> Prompt
Since only the words are wanted, reproduce every entry exactly and leave the images behind.

> Data
___

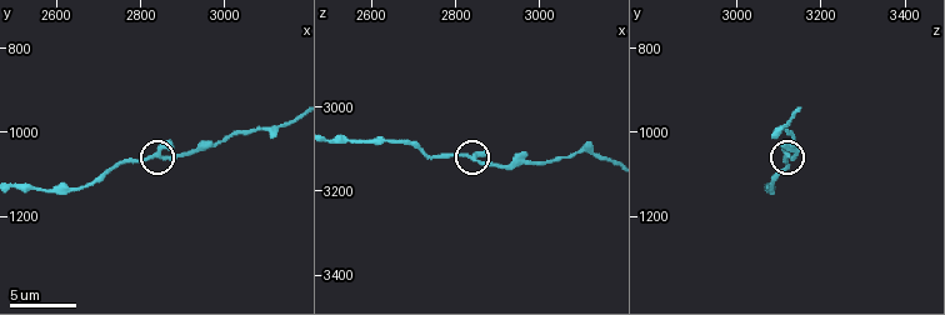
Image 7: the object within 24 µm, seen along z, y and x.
View: 3d 6 µm at (2835, 1055, 3120).

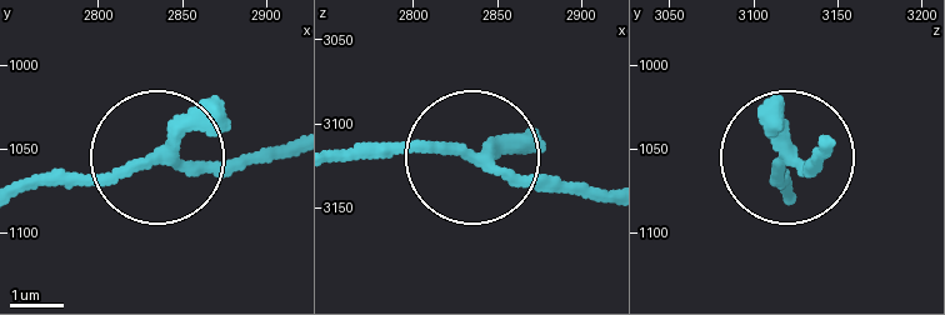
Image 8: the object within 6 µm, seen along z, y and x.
Keep. It runs along (465, 154), (608, 194) in image 8; continuous, no second cell.

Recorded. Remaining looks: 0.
Done: edits made, separate at image 3; the rest is unchecked.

___

> Task answer
Image 7: the object within 24 µm, seen along z, y and x.
View: 3d 6 µm at (2835, 1055, 3120).

Image 8: the object within 6 µm, seen along z, y and x.
Keep. It runs along (465, 154), (608, 194) in image 8; continuous, no second cell.

Recorded. Remaining looks: 0.
Done: edits made, separate at image 3; the rest is unchecked.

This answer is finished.